Bouchain is a famously radical architect — ‘radical’ being a word that crops up repeatedly in conversation with Gauthier. He loves Bouchain’s work, loves radical artists, radical performers, drawn with hypnotic immediacy towards the avant garde. Quite where this non-conformist inner core has its genesis is difficult to discern from the Huckleberry Finn childhood spent amid the marshy backwaters of his parents’ restaurant.
While there’s little enthusiasm for the concept of ‘nouvelle nouvelle’ cuisine, Gauthier is happy to claim connection to a movement of young chefs that he describes as free and freed. Freed from what? ‘From the guides,’ comes the unequivocal reply, and then: ‘Michelin.’ Oh, to have been a fly on the wall when Ellis dropped by for dinner! (He’s not alone, of course. From Marco Pierre White’s returned stars to suicides and journalists continually criticising Michelin, there’s no shortage of detractors.)
And it begins. A slow foxtrot with a casual glance at the conductor who suddenly has the air of mad mazurka about him: velvet quail eggs, so green it’s difficult to discern them from the dried seaweed they’re buried in, but finding them is definitely worth it, followed by John Dory skin (and I mean just the skin) with a large geranium leaf on top. Then comes a dish entitled ‘the last tomato’ (though I never did find out why), replaced with one half of a cracked bowl (broken crockery is a feature) containing a meticulous arrangement of yellow squash and cockles that wouldn’t have looked out of place, gawked at, in Tate Modern. Signature dishes include lobster in a literally burning bush of juniper, allowing the smoke to infuse the lobster and the amazing sorrel bubble.

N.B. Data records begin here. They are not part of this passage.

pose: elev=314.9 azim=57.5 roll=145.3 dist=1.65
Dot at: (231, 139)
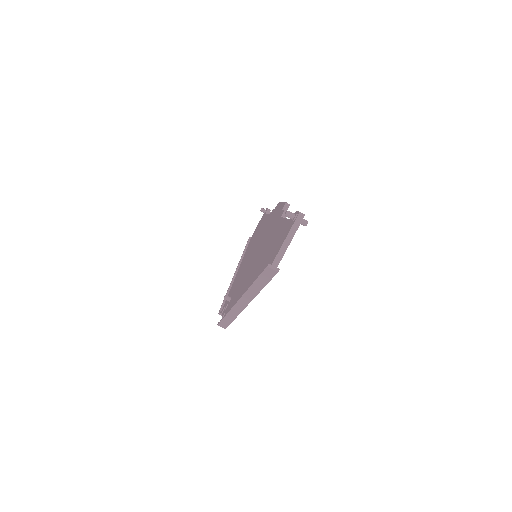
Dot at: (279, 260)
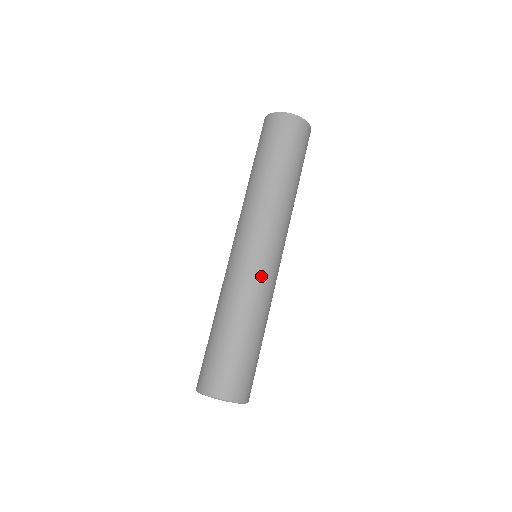
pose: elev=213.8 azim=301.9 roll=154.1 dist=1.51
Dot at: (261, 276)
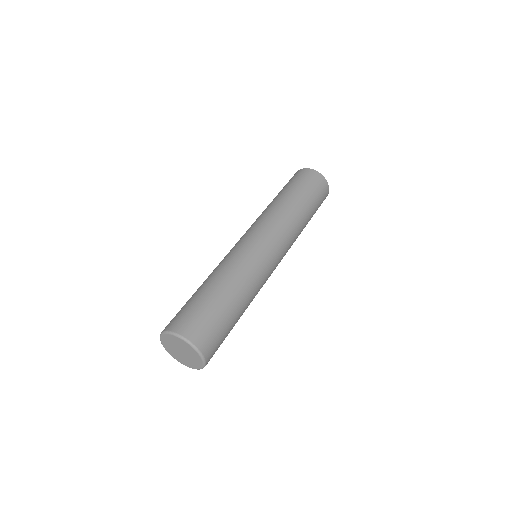
Dot at: (261, 264)
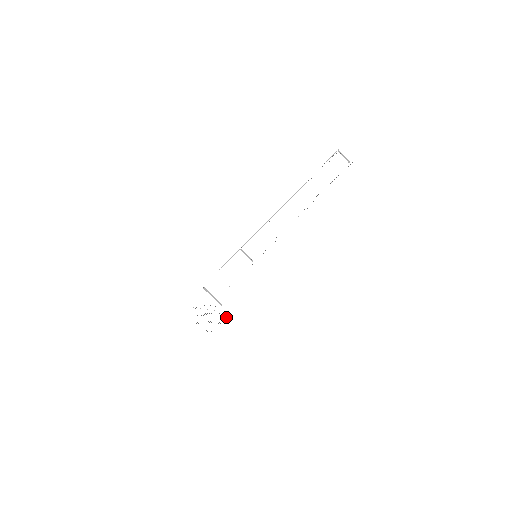
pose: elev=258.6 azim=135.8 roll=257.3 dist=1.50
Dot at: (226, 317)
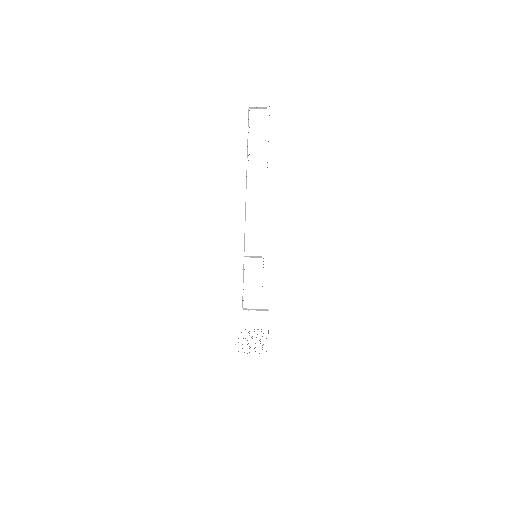
Dot at: occluded
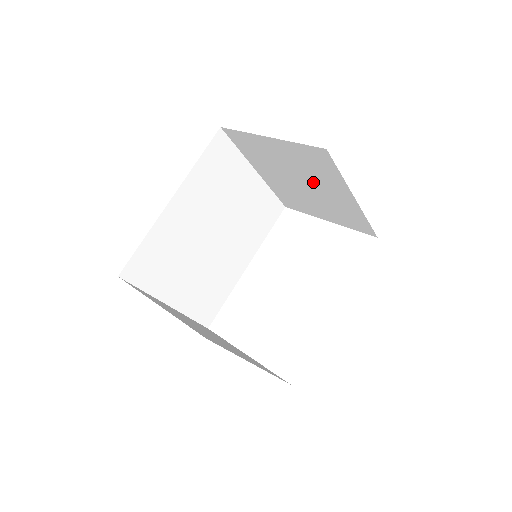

From sublime tender duck heart to a delicious dessert seemingly made of twigs, part of Gauthier’s repertoire of edible nature, it’s a sensory journey toward gastronomy’s outlying galaxies.
Comparisons have been attempted with Heston, although you’d probably need Damien Hirst and Alan Titchmarsh as sous chefs to get close, and as Gauthier was at pains to explain, irrespective of any impressions conveyed, his cooking remains firmly tethered to very French roots. Titchmarsh squeezed into a Jean-Paul Gaultier stripy jumper is an image nobody needs to dwell on, so we should probably just accept that this portrait of the artist as a young chef eludes clear comparison. Unique, free-spirited, supremely talented… and 40 minutes from Calais.